§ **Work to complete**:
Please reproduce the listing below line for line, without changing a single character.

Stored items

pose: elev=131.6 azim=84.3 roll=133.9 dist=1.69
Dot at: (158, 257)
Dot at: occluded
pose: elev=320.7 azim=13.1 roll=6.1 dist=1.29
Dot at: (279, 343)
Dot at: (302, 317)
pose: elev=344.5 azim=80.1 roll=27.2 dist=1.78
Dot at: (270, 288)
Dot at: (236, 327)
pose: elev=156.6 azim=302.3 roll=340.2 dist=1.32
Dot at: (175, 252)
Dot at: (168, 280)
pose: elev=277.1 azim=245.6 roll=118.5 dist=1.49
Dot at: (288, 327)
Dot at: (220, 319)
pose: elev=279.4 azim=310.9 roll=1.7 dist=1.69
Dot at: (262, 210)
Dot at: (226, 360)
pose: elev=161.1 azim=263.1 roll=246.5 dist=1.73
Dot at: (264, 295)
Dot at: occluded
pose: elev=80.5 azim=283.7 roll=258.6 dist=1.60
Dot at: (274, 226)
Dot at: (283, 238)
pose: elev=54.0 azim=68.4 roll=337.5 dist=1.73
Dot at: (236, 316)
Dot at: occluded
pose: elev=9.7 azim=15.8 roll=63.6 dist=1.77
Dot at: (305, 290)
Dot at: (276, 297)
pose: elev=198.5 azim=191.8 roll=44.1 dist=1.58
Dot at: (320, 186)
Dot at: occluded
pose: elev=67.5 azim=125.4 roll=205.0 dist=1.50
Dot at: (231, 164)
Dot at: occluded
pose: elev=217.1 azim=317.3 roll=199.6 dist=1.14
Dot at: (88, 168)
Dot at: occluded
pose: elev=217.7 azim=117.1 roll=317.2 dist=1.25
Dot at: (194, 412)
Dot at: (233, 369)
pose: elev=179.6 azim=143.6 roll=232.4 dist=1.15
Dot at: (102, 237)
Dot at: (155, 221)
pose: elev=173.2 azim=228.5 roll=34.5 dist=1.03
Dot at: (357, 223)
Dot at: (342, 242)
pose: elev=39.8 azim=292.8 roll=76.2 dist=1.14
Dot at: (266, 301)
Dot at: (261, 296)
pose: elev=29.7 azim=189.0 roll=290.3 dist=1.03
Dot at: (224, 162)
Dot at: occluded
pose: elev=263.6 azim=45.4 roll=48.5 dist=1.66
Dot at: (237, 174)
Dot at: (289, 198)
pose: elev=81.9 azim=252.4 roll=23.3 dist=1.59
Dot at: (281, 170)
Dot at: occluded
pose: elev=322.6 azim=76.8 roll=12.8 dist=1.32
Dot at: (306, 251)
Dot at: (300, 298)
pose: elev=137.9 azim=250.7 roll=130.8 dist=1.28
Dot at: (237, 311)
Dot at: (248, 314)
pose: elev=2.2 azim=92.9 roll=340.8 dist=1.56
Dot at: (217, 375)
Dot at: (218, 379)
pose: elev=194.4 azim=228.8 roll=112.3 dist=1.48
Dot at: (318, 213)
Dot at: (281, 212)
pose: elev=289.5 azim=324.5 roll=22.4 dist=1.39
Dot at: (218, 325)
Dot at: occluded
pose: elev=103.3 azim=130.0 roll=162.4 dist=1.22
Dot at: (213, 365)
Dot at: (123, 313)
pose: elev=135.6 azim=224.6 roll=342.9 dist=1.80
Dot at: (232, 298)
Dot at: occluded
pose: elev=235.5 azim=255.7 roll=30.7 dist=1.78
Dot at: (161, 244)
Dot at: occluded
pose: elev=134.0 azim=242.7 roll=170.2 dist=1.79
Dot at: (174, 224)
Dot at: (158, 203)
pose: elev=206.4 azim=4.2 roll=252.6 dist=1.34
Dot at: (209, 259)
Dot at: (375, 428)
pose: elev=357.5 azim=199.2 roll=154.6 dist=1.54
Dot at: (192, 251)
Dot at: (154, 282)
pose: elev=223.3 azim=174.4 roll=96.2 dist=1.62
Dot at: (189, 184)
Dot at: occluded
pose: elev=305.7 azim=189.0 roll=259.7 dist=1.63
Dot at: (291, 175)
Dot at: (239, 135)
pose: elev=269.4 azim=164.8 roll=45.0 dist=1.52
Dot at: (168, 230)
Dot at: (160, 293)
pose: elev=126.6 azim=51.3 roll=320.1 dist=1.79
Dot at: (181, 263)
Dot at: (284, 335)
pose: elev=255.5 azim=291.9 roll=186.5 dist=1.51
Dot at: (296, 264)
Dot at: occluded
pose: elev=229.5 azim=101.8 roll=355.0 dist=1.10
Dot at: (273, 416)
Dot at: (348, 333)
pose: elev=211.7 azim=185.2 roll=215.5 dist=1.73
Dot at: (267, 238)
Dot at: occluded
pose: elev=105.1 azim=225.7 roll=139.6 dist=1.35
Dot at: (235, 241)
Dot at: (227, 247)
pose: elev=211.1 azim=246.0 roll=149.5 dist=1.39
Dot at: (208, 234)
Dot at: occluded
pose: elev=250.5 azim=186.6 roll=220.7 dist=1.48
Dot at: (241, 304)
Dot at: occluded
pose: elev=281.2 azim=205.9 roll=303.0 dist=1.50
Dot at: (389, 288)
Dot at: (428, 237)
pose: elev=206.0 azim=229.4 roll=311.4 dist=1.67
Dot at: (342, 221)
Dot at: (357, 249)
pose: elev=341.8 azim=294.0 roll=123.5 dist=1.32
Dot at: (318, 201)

§ **Solution for this task**:
pose: elev=131.6 azim=84.3 roll=133.9 dist=1.69
Dot at: (158, 257)
Dot at: occluded
pose: elev=320.7 azim=13.1 roll=6.1 dist=1.29
Dot at: (279, 343)
Dot at: (302, 317)
pose: elev=344.5 azim=80.1 roll=27.2 dist=1.78
Dot at: (270, 288)
Dot at: (236, 327)
pose: elev=156.6 azim=302.3 roll=340.2 dist=1.32
Dot at: (175, 252)
Dot at: (168, 280)
pose: elev=277.1 azim=245.6 roll=118.5 dist=1.49
Dot at: (288, 327)
Dot at: (220, 319)
pose: elev=279.4 azim=310.9 roll=1.7 dist=1.69
Dot at: (262, 210)
Dot at: (226, 360)
pose: elev=161.1 azim=263.1 roll=246.5 dist=1.73
Dot at: (264, 295)
Dot at: occluded
pose: elev=80.5 azim=283.7 roll=258.6 dist=1.60
Dot at: (274, 226)
Dot at: (283, 238)
pose: elev=54.0 azim=68.4 roll=337.5 dist=1.73
Dot at: (236, 316)
Dot at: occluded
pose: elev=9.7 azim=15.8 roll=63.6 dist=1.77
Dot at: (305, 290)
Dot at: (276, 297)
pose: elev=198.5 azim=191.8 roll=44.1 dist=1.58
Dot at: (320, 186)
Dot at: occluded
pose: elev=67.5 azim=125.4 roll=205.0 dist=1.50
Dot at: (231, 164)
Dot at: occluded
pose: elev=217.1 azim=317.3 roll=199.6 dist=1.14
Dot at: (88, 168)
Dot at: occluded
pose: elev=217.7 azim=117.1 roll=317.2 dist=1.25
Dot at: (194, 412)
Dot at: (233, 369)
pose: elev=179.6 azim=143.6 roll=232.4 dist=1.15
Dot at: (102, 237)
Dot at: (155, 221)
pose: elev=173.2 azim=228.5 roll=34.5 dist=1.03
Dot at: (357, 223)
Dot at: (342, 242)
pose: elev=39.8 azim=292.8 roll=76.2 dist=1.14
Dot at: (266, 301)
Dot at: (261, 296)
pose: elev=29.7 azim=189.0 roll=290.3 dist=1.03
Dot at: (224, 162)
Dot at: occluded
pose: elev=263.6 azim=45.4 roll=48.5 dist=1.66
Dot at: (237, 174)
Dot at: (289, 198)
pose: elev=81.9 azim=252.4 roll=23.3 dist=1.59
Dot at: (281, 170)
Dot at: occluded
pose: elev=322.6 azim=76.8 roll=12.8 dist=1.32
Dot at: (306, 251)
Dot at: (300, 298)
pose: elev=137.9 azim=250.7 roll=130.8 dist=1.28
Dot at: (237, 311)
Dot at: (248, 314)
pose: elev=2.2 azim=92.9 roll=340.8 dist=1.56
Dot at: (217, 375)
Dot at: (218, 379)
pose: elev=194.4 azim=228.8 roll=112.3 dist=1.48
Dot at: (318, 213)
Dot at: (281, 212)
pose: elev=289.5 azim=324.5 roll=22.4 dist=1.39
Dot at: (218, 325)
Dot at: occluded
pose: elev=103.3 azim=130.0 roll=162.4 dist=1.22
Dot at: (213, 365)
Dot at: (123, 313)
pose: elev=135.6 azim=224.6 roll=342.9 dist=1.80
Dot at: (232, 298)
Dot at: occluded
pose: elev=235.5 azim=255.7 roll=30.7 dist=1.78
Dot at: (161, 244)
Dot at: occluded
pose: elev=134.0 azim=242.7 roll=170.2 dist=1.79
Dot at: (174, 224)
Dot at: (158, 203)
pose: elev=206.4 azim=4.2 roll=252.6 dist=1.34
Dot at: (209, 259)
Dot at: (375, 428)
pose: elev=357.5 azim=199.2 roll=154.6 dist=1.54
Dot at: (192, 251)
Dot at: (154, 282)
pose: elev=223.3 azim=174.4 roll=96.2 dist=1.62
Dot at: (189, 184)
Dot at: occluded
pose: elev=305.7 azim=189.0 roll=259.7 dist=1.63
Dot at: (291, 175)
Dot at: (239, 135)
pose: elev=269.4 azim=164.8 roll=45.0 dist=1.52
Dot at: (168, 230)
Dot at: (160, 293)
pose: elev=126.6 azim=51.3 roll=320.1 dist=1.79
Dot at: (181, 263)
Dot at: (284, 335)
pose: elev=255.5 azim=291.9 roll=186.5 dist=1.51
Dot at: (296, 264)
Dot at: occluded
pose: elev=229.5 azim=101.8 roll=355.0 dist=1.10
Dot at: (273, 416)
Dot at: (348, 333)
pose: elev=211.7 azim=185.2 roll=215.5 dist=1.73
Dot at: (267, 238)
Dot at: occluded
pose: elev=105.1 azim=225.7 roll=139.6 dist=1.35
Dot at: (235, 241)
Dot at: (227, 247)
pose: elev=211.1 azim=246.0 roll=149.5 dist=1.39
Dot at: (208, 234)
Dot at: occluded
pose: elev=250.5 azim=186.6 roll=220.7 dist=1.48
Dot at: (241, 304)
Dot at: occluded
pose: elev=281.2 azim=205.9 roll=303.0 dist=1.50
Dot at: (389, 288)
Dot at: (428, 237)
pose: elev=206.0 azim=229.4 roll=311.4 dist=1.67
Dot at: (342, 221)
Dot at: (357, 249)
pose: elev=341.8 azim=294.0 roll=123.5 dist=1.32
Dot at: (318, 201)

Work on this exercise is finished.